Growth is sloooow. It is the swollen root that is sought but development of the root takes a loooong time to increase in size and that is where patience is essential. I think in the past I just gave in, dug up the root too soon, and was disappointed by its diminutive size. This year, I’ve waited and am now being rewarded with baseball-size roots. Since celeriac is hardy, I’ll only harvest as needed and will leave the remaining plants in the ground well into fall and may even cover them with straw. As with many root crops, the flavor of celeriac improves with exposure to frost. Harvested roots may be stored in a cool, dark, but airy spot.

The first celeriac roots I harvested this year were thinly sliced and added to a tossed salad. The flavor of celeriac has been described as being akin to that of mild celery. My next dish using celeriac will be a stew or soup.

Growing celeriac has taught me to be patient and pay attention to details.

Here are other tasks requiring at least some attention to details:

Dried beans in mason jars

Finish shelling dry beans and then store the beans in mason jars along with a desiccant packet or oxygen absorber. However, reserve about ¼ pound of each bean variety to use as seed for next year’s planting.

  • Finish shelling dry beans and then store the beans in mason jars along with a desiccant packet or oxygen absorber. However, reserve about 1/4 pound of each bean variety to use as seed for next year’s planting.
  • Don’t worry about trees and shrubs that may be blooming out of season right now.
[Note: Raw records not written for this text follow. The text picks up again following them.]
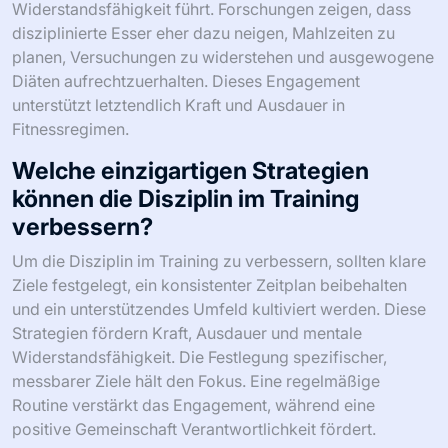
Widerstandsfähigkeit führt. Forschungen zeigen, dass
disziplinierte Esser eher dazu neigen, Mahlzeiten zu
planen, Versuchungen zu widerstehen und ausgewogene
Diäten aufrechtzuerhalten. Dieses Engagement
unterstützt letztendlich Kraft und Ausdauer in
Fitnessregimen.
Welche einzigartigen Strategien
können die Disziplin im Training
verbessern?
Um die Disziplin im Training zu verbessern, sollten klare
Ziele festgelegt, ein konsistenter Zeitplan beibehalten
und ein unterstützendes Umfeld kultiviert werden. Diese
Strategien fördern Kraft, Ausdauer und mentale
Widerstandsfähigkeit. Die Festlegung spezifischer,
messbarer Ziele hält den Fokus. Eine regelmäßige
Routine verstärkt das Engagement, während eine
positive Gemeinschaft Verantwortlichkeit fördert.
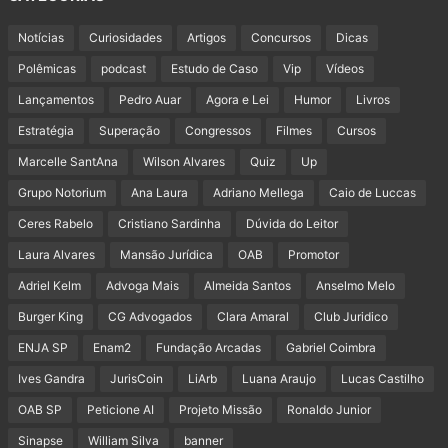
Notícias
Curiosidades
Artigos
Concursos
Dicas
Polêmicas
podcast
Estudo de Caso
Vip
Vídeos
Lançamentos
Pedro Auar
Agora e Lei
Humor
Livros
Estratégia
Superação
Congressos
Filmes
Cursos
Marcelle SantAna
Wilson Alvares
Quiz
Up
Grupo Notorium
Ana Laura
Adriano Mellega
Caio de Luccas
Ceres Rabelo
Cristiano Sardinha
Dúvida do Leitor
Laura Alvares
Mansão Jurídica
OAB
Promotor
Adriel Kelm
Advoga Mais
Almeida Santos
Anselmo Melo
Burger King
CG Advogados
Clara Amaral
Club Juridico
ENJA SP
Enam2
Fundação Arcadas
Gabriel Coimbra
Ives Gandra
JurisCoin
LiArb
Luana Araujo
Lucas Castilho
OAB SP
Peticione AI
Projeto Missão
Ronaldo Junior
Sinapse
William Silva
banner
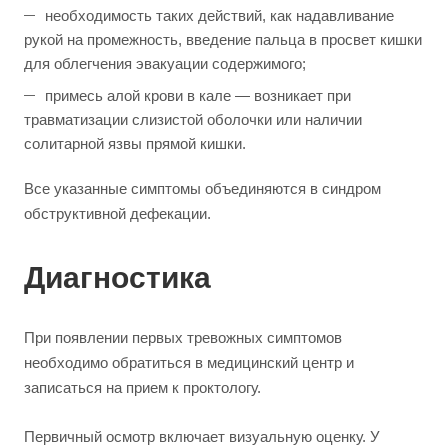
необходимость таких действий, как надавливание
рукой на промежность, введение пальца в просвет кишки
для облегчения эвакуации содержимого;
примесь алой крови в кале — возникает при
травматизации слизистой оболочки или наличии
солитарной язвы прямой кишки.
Все указанные симптомы объединяются в синдром
обструктивной дефекации.
Диагностика
При появлении первых тревожных симптомов
необходимо обратиться в медицинский центр и
записаться на прием к проктологу.
Первичный осмотр включает визуальную оценку. У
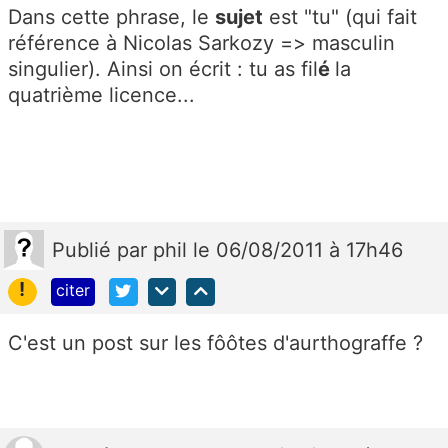
Dans cette phrase, le
sujet
est "tu" (qui fait
référence à Nicolas Sarkozy => masculin
singulier). Ainsi on écrit : tu as fil
é
la
quatrième licence...
Publié
par
phil
le 06/08/2011 à 17h46
!
citer
C'est un post sur les fôôtes d'aurthograffe ?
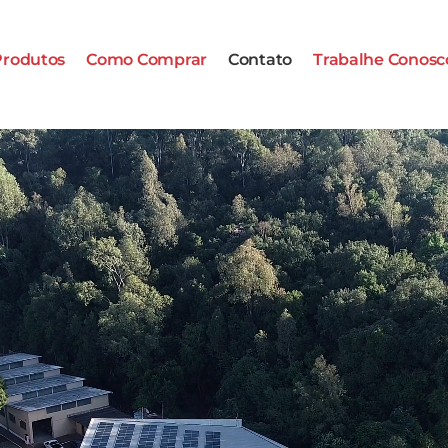
Produtos
Como Comprar
Contato
Trabalhe Conosc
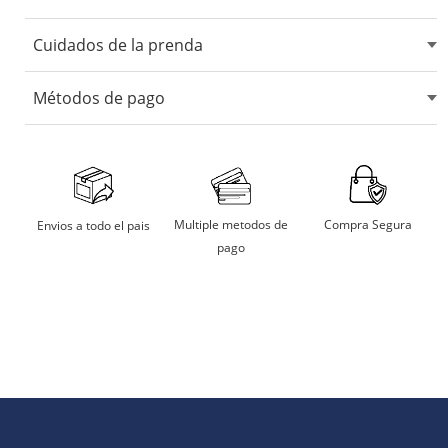
Cuidados de la prenda
No usar blanqueadores ni lejia.
Métodos de pago
No usar maquina secadora.
Secarlo en sombra.
Aceptamos tarjetas de crédito, débito, transferencias
bancarias y billeteras digitales.
No remojar
Multiple metodos de
Compra Segura
Envios a todo el pais
pago
Planchar a temperatura moderada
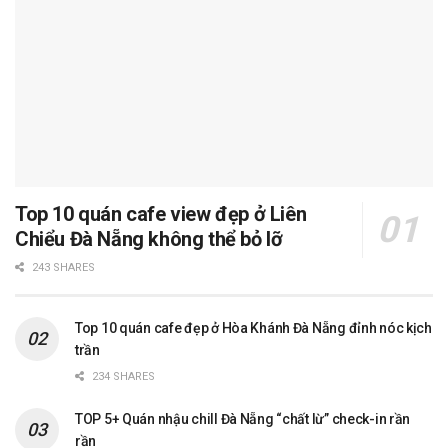
Top 10 quán cafe view đẹp ở Liên
Chiểu Đà Nẵng không thể bỏ lỡ
243 SHARES
Top 10 quán cafe đẹp ở Hòa Khánh Đà Nẵng đỉnh nóc kịch
trần
234 SHARES
TOP 5+ Quán nhậu chill Đà Nẵng “chất lừ” check-in rần
rần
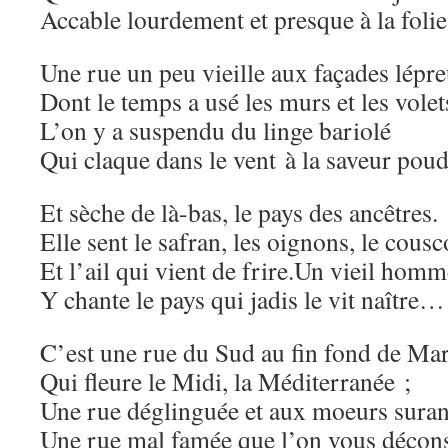
Accable lourdement et presque à la folie
Une rue un peu vieille aux façades lépr
Dont le temps a usé les murs et les volet
L’on y a suspendu du linge bariolé
Qui claque dans le vent à la saveur pou
Et sèche de là-bas, le pays des ancêtres.
Elle sent le safran, les oignons, le cous
Et l’ail qui vient de frire.Un vieil hom
Y chante le pays qui jadis le vit naître…
C’est une rue du Sud au fin fond de Mar
Qui fleure le Midi, la Méditerranée ;
Une rue déglinguée et aux moeurs suran
Une rue mal famée que l’on vous décons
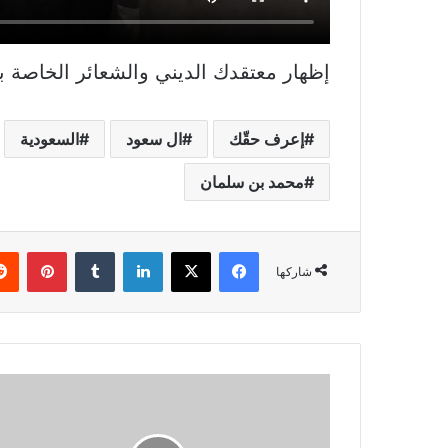
إظهار معتقدك الديني والشعائر الخاصة 
إعرف حقّك
ال سعود
السعودية
محمد بن سلمان
فيسبوك
X
لينكدإن
بينتي
شاركها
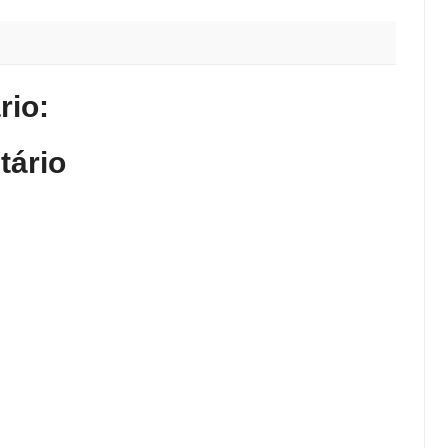
io:
tário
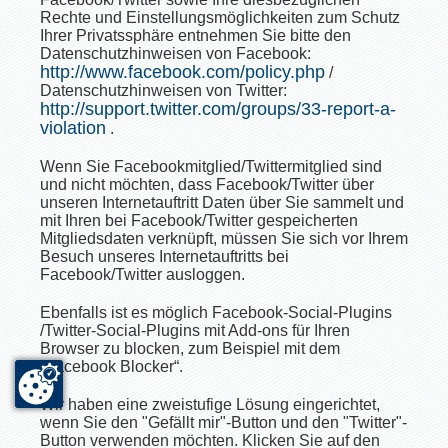
Rechte und Einstellungsmöglichkeiten zum Schutz
Ihrer Privatssphäre entnehmen Sie bitte den
Datenschutzhinweisen von Facebook:
http://www.facebook.com/policy.php
/
Datenschutzhinweisen von Twitter:
http://support.twitter.com/groups/33-report-a-
violation
.
Wenn Sie Facebookmitglied/Twittermitglied sind
und nicht möchten, dass Facebook/Twitter über
unseren Internetauftritt Daten über Sie sammelt und
mit Ihren bei Facebook/Twitter gespeicherten
Mitgliedsdaten verknüpft, müssen Sie sich vor Ihrem
Besuch unseres Internetauftritts bei
Facebook/Twitter ausloggen.
Ebenfalls ist es möglich Facebook-Social-Plugins
/Twitter-Social-Plugins mit Add-ons für Ihren
Browser zu blocken, zum Beispiel mit dem
“Facebook Blocker“.
Wir haben eine zweistufige Lösung eingerichtet,
wenn Sie den "Gefällt mir"-Button und den "Twitter"-
Button verwenden möchten. Klicken Sie auf den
Several people have told me that their forsythia is in flower. This is not unusual when we have a prolonged warm spell in autumn. There is no harm done but do not expect these plants to flower next spring as it is too late to form new flower buds.
  • Place potted herbs under a fluorescent light if they are getting leggy. Usually, natural light from a window during the fall and winter is not enough to keep these sun-loving plants happy. (I know how they feel.) One exception is mint. It can tolerate the diminished light of winter.
  • Use several different products in an alternating fashion if using repellants to deter deer from dining on trees and shrubs. If only one product is applied to plants, the deer will eventually become used to it.